Mark does not support reviver function defined in JSON.parse(), and replacer function defined in JSON.stringify(). They are not structured nor secure way to serialize and deserialize custom data types.

3.3 Mutative API

Mutative API functions are now separated into its own sub-module mark.mutate.js, which allows this part to be easily excluded from the package, if Mark is used in a pure functional manner.

The mutative API functions defined on a Mark object are:

  • set(key, value): if the key is numeric, then it sets the indexed content item of the Mark object; otherwise, it sets a named property of the Mark object.
  • push(item, ...): pushes item(s) at the end of the contents of current Mark object. However, unlike JS Array.prototype.push, which returns the new array length, this function returns the current this object, so that the function call can be chained.
  • pop(): pop an item from the end of contents.
  • splice(index, cnt, item, ...): remove cnt of items starting at the index, and then insert given item(s), similar to Array.splice(...).

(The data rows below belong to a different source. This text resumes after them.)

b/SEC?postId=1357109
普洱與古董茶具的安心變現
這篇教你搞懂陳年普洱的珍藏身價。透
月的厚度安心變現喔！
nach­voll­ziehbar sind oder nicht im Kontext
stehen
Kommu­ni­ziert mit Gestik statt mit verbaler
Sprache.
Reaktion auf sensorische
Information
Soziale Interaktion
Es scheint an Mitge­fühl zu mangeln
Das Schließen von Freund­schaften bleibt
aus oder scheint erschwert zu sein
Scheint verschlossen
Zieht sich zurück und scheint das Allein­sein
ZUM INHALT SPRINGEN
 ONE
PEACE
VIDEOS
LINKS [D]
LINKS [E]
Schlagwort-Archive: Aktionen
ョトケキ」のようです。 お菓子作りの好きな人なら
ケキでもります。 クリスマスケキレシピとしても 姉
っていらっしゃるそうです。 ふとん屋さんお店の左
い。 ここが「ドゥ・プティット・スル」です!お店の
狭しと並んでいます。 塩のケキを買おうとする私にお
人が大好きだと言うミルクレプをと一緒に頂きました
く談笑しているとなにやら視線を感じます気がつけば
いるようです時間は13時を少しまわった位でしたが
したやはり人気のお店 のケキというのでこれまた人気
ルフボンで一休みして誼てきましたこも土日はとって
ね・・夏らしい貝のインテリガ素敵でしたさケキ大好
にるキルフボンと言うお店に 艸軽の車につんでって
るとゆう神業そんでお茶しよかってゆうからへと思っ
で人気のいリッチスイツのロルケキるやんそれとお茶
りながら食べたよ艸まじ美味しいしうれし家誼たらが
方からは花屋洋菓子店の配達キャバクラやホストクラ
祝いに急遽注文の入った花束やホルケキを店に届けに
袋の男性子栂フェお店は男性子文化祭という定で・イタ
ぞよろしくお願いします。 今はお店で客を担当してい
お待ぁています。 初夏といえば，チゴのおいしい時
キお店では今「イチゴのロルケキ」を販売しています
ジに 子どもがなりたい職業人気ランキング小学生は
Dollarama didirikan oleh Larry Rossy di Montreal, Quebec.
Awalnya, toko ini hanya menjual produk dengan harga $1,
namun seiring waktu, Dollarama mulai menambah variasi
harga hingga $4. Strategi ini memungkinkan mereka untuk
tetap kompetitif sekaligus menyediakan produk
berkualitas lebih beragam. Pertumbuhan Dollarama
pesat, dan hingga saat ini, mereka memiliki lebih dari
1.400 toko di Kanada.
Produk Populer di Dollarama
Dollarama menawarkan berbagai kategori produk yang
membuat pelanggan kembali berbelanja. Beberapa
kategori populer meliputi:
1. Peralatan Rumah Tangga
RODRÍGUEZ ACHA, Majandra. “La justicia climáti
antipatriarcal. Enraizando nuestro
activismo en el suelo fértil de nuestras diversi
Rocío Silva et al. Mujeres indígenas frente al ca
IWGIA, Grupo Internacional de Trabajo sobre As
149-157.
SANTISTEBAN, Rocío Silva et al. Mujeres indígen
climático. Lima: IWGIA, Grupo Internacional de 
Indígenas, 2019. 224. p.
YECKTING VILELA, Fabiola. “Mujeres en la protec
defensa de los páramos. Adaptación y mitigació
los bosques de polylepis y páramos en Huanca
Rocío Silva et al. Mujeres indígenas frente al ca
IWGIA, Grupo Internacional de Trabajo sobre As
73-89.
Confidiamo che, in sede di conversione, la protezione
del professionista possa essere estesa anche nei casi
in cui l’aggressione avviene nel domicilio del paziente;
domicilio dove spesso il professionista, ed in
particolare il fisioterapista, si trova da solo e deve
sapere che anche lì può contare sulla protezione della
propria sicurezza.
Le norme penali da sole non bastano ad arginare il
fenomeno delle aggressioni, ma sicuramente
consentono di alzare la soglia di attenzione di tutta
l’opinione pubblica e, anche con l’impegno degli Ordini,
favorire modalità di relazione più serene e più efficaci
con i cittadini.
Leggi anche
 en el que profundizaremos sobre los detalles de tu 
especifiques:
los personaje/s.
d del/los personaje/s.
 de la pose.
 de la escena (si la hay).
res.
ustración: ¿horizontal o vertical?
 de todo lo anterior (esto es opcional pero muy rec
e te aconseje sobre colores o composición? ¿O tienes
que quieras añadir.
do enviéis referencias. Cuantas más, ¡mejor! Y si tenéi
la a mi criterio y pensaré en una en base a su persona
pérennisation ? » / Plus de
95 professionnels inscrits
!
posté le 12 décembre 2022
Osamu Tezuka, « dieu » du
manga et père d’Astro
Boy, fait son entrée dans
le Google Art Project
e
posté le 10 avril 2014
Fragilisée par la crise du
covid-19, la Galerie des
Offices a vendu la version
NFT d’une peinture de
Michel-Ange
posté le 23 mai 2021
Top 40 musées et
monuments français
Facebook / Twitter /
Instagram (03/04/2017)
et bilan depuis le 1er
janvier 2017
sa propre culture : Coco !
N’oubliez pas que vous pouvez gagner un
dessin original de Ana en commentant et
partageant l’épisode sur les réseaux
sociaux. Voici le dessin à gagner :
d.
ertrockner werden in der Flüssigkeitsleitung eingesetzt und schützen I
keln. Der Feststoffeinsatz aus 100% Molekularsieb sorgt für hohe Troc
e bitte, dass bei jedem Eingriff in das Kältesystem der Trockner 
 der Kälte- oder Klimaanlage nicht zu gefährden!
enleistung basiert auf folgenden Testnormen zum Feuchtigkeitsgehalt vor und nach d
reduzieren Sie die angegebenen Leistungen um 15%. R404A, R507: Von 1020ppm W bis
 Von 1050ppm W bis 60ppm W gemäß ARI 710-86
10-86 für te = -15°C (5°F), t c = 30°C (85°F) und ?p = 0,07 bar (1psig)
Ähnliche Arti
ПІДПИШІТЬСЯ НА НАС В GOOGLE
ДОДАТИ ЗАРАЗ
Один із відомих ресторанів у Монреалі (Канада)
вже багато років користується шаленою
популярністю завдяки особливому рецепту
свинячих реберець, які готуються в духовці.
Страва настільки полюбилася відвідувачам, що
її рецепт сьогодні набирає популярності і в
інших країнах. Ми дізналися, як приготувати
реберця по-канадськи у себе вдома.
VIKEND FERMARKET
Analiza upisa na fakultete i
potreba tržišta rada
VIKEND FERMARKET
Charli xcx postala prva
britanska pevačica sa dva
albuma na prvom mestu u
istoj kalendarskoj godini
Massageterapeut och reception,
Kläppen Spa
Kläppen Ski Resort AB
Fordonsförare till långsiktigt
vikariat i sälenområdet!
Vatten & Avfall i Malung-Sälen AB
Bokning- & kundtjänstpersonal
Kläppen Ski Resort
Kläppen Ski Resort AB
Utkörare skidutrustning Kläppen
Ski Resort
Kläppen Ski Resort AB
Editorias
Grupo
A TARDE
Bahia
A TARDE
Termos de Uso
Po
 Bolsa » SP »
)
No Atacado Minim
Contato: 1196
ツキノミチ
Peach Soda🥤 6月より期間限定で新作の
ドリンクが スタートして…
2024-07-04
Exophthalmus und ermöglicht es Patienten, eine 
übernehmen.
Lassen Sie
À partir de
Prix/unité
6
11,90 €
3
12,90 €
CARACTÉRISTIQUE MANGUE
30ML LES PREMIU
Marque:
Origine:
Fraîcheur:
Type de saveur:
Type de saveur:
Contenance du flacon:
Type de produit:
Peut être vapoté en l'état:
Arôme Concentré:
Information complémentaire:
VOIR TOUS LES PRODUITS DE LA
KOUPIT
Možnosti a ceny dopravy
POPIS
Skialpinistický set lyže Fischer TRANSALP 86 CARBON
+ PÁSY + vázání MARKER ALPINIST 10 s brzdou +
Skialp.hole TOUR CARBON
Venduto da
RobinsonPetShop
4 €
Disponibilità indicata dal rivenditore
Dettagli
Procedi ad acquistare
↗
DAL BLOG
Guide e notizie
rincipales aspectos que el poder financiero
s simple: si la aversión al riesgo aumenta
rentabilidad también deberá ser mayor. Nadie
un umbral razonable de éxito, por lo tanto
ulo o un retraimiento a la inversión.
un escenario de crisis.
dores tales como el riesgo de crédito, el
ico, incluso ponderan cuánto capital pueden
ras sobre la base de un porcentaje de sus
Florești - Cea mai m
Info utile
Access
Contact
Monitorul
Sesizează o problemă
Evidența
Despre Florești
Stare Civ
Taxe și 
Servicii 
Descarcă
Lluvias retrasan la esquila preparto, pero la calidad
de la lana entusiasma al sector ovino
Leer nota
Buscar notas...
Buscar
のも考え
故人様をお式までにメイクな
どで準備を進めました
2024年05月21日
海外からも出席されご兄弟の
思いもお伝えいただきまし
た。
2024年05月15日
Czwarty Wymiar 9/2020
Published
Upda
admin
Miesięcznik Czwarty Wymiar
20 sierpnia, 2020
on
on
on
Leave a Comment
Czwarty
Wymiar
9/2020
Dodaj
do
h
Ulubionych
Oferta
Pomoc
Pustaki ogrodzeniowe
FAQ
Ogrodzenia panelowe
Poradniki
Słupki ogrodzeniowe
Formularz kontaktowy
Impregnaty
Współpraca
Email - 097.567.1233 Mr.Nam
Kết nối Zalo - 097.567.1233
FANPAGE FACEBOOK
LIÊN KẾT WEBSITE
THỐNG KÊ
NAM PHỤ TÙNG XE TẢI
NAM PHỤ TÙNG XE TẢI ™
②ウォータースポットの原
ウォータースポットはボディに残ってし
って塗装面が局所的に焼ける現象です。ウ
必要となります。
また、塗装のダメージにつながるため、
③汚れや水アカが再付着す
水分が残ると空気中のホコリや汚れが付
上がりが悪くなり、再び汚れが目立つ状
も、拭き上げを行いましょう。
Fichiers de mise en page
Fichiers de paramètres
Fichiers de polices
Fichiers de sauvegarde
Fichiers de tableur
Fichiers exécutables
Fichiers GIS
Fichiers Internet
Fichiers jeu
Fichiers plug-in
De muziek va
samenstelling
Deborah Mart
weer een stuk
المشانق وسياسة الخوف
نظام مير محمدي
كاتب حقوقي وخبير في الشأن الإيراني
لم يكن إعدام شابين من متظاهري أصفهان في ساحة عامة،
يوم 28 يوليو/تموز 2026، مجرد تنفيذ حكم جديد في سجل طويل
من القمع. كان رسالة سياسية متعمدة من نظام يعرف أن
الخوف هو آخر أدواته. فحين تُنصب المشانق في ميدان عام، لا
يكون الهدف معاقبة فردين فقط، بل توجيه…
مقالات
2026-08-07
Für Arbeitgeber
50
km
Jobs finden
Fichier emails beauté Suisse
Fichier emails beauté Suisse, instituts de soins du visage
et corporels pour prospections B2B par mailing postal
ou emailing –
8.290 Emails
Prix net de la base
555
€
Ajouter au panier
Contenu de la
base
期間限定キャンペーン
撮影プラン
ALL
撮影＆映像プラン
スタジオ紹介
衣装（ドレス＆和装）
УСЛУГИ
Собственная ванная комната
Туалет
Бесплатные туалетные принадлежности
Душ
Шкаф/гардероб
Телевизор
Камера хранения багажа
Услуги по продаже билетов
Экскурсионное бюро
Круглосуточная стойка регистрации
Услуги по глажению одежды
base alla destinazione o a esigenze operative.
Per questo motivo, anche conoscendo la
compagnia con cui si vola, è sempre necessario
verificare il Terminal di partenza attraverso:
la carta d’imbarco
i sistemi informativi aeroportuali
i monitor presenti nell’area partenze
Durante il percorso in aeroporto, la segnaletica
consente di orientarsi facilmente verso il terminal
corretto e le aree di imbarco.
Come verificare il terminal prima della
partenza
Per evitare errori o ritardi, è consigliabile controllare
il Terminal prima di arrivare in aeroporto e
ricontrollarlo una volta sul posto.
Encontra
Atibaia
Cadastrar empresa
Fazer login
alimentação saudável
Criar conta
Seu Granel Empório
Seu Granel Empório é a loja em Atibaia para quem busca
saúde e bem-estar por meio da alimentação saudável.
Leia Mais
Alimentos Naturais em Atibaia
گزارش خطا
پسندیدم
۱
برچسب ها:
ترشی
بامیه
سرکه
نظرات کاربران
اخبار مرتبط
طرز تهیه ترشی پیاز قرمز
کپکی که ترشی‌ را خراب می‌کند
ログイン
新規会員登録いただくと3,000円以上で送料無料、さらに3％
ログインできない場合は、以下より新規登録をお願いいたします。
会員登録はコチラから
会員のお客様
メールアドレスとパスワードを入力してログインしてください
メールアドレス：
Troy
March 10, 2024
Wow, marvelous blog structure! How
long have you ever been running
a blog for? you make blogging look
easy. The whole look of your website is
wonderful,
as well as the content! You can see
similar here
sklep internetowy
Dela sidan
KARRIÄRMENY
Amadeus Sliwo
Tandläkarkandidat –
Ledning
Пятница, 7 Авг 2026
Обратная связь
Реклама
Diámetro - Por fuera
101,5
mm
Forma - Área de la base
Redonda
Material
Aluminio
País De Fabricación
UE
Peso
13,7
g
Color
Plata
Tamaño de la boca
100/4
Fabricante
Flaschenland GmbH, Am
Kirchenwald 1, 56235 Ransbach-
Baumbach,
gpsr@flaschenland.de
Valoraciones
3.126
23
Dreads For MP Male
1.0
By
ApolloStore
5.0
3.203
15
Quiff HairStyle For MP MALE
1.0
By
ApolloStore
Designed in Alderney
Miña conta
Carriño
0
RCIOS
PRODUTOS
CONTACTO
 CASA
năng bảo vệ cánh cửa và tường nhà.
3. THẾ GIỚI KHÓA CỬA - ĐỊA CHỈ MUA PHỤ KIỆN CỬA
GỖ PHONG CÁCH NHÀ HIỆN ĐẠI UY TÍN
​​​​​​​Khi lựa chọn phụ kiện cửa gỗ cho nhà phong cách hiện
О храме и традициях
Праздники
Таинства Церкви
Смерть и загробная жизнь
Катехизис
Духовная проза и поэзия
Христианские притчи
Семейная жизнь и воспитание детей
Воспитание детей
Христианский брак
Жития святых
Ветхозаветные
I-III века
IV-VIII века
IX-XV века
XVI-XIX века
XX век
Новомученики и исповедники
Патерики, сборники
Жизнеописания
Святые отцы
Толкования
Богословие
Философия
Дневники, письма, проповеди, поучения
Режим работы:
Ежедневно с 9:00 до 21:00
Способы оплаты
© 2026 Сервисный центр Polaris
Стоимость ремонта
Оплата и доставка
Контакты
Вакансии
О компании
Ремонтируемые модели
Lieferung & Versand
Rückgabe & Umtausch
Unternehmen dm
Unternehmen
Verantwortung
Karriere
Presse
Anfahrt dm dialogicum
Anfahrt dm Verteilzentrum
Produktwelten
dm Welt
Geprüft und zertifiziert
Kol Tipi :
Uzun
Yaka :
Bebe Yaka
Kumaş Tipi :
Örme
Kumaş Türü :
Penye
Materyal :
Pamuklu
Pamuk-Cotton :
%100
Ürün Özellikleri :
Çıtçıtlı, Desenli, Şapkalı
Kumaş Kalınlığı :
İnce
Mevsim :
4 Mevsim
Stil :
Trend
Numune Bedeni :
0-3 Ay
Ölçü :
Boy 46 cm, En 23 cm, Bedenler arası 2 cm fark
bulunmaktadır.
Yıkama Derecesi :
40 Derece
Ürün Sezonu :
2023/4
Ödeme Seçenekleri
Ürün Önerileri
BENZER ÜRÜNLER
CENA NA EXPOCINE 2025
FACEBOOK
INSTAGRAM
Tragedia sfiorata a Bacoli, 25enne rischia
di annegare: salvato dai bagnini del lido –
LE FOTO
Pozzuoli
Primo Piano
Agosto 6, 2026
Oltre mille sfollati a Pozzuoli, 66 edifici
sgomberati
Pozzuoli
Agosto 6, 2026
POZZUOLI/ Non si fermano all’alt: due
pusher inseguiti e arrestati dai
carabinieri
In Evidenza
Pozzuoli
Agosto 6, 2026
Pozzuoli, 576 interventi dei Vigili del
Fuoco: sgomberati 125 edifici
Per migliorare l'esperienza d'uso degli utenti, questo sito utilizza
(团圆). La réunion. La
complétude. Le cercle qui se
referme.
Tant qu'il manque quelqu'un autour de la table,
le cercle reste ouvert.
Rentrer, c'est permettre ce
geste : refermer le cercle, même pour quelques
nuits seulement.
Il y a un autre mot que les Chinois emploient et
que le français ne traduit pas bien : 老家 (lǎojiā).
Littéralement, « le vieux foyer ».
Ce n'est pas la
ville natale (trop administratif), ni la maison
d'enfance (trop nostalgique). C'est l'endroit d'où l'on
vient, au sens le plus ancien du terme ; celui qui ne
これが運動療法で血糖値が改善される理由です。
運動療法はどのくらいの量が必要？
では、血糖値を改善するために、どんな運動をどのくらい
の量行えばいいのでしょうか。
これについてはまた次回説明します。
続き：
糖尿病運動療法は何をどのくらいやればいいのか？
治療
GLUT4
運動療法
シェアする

The mutative API function defined on a Mark pragma:

  • set(value): sets the content in the pragma, and returns the pragma itself.

3.3 Converter API

These are additional prototype functions implemented in mark.converter.js, for mapping Mark into other formats:

  • markObj.html(options): serializes the Mark object into HTML. options parameter is same as that of Mark.stringify().
  • markObj.xml(options): serializes the Mark object into XML. options parameter is same as that of Mark.stringify().

3.4 Selector API

These are additional prototype functions implemented in mark.selector.js, for processing the constructed data model using special selectors, like CSS selector:

  • markObj.matches('selector'): returns whether the markObj matches the given CSS selector.
  • markObj.find('selector'): returns child or descendent content objects that matches the given CSS selector.